- _WHAT IS BEING ASKED_
Copy the lines word for word, from the start of the records through the line that contains "Leave a Reply".

- _PROVIDED RECORDS_
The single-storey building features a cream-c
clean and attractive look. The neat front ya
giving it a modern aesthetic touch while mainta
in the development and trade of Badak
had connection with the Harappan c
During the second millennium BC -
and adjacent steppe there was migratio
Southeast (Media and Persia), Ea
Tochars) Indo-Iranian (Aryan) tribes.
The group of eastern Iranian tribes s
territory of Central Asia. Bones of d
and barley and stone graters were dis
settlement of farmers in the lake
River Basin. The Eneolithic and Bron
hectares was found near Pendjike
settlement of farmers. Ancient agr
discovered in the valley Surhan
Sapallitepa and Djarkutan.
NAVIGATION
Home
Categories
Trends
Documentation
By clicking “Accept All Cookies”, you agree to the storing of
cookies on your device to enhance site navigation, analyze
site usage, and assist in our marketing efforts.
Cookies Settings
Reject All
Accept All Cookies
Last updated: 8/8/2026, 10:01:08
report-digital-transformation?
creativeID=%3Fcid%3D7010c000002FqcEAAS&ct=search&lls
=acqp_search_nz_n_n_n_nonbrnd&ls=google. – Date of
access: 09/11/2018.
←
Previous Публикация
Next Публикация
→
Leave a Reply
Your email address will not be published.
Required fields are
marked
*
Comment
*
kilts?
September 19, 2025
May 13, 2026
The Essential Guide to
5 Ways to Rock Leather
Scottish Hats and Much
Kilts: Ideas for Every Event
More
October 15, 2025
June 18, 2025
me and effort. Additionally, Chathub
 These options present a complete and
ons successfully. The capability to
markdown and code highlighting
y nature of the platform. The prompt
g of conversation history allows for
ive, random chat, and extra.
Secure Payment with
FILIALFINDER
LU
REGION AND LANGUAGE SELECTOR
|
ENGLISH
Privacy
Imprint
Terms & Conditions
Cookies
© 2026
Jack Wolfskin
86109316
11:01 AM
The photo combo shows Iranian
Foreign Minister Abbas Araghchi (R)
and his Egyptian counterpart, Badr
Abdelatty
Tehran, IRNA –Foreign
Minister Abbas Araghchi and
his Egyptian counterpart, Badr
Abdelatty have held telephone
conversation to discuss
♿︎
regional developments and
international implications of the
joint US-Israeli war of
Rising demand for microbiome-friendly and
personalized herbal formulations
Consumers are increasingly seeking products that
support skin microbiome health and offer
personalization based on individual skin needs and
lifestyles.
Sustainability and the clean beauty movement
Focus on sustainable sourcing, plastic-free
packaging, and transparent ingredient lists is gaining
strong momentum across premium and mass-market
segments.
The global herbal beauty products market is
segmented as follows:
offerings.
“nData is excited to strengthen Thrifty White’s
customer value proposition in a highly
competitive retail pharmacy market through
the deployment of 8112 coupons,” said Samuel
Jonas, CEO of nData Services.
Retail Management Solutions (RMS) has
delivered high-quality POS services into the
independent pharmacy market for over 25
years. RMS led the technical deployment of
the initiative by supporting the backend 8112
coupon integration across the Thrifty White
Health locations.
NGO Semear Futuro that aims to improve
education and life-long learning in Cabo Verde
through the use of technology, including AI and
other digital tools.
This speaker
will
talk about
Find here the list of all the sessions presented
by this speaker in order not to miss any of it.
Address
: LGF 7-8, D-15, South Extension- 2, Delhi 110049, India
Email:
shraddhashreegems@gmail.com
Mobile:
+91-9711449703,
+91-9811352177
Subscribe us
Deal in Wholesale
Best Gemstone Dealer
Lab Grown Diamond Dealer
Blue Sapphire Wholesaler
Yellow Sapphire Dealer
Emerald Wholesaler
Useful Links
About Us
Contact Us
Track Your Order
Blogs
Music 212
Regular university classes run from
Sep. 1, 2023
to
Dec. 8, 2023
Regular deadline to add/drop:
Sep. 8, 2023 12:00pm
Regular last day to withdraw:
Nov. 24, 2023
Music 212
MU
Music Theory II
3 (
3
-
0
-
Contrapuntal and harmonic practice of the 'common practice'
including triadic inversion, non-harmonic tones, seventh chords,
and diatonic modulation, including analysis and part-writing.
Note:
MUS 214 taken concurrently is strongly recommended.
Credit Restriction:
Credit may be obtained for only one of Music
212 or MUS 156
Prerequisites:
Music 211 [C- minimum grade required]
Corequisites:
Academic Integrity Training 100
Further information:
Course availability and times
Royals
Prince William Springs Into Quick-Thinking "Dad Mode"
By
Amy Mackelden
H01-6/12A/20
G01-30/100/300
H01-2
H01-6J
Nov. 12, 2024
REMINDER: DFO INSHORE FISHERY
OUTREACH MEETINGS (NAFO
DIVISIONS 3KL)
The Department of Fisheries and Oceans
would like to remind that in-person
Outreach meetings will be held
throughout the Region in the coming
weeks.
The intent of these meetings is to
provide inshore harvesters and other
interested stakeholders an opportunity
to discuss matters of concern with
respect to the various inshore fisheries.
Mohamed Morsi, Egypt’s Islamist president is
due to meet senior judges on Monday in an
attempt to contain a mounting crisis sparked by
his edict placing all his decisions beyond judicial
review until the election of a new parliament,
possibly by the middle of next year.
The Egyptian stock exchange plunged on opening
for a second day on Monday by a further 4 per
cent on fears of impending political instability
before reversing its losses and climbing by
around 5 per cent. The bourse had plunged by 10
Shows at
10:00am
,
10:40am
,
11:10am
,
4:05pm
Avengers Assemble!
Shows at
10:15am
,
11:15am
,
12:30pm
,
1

- _YOUR RESPONSE_
The single-storey building features a cream-c
clean and attractive look. The neat front ya
giving it a modern aesthetic touch while mainta
in the development and trade of Badak
had connection with the Harappan c
During the second millennium BC -
and adjacent steppe there was migratio
Southeast (Media and Persia), Ea
Tochars) Indo-Iranian (Aryan) tribes.
The group of eastern Iranian tribes s
territory of Central Asia. Bones of d
and barley and stone graters were dis
settlement of farmers in the lake
River Basin. The Eneolithic and Bron
hectares was found near Pendjike
settlement of farmers. Ancient agr
discovered in the valley Surhan
Sapallitepa and Djarkutan.
NAVIGATION
Home
Categories
Trends
Documentation
By clicking “Accept All Cookies”, you agree to the storing of
cookies on your device to enhance site navigation, analyze
site usage, and assist in our marketing efforts.
Cookies Settings
Reject All
Accept All Cookies
Last updated: 8/8/2026, 10:01:08
report-digital-transformation?
creativeID=%3Fcid%3D7010c000002FqcEAAS&ct=search&lls
=acqp_search_nz_n_n_n_nonbrnd&ls=google. – Date of
access: 09/11/2018.
←
Previous Публикация
Next Публикация
→
Leave a Reply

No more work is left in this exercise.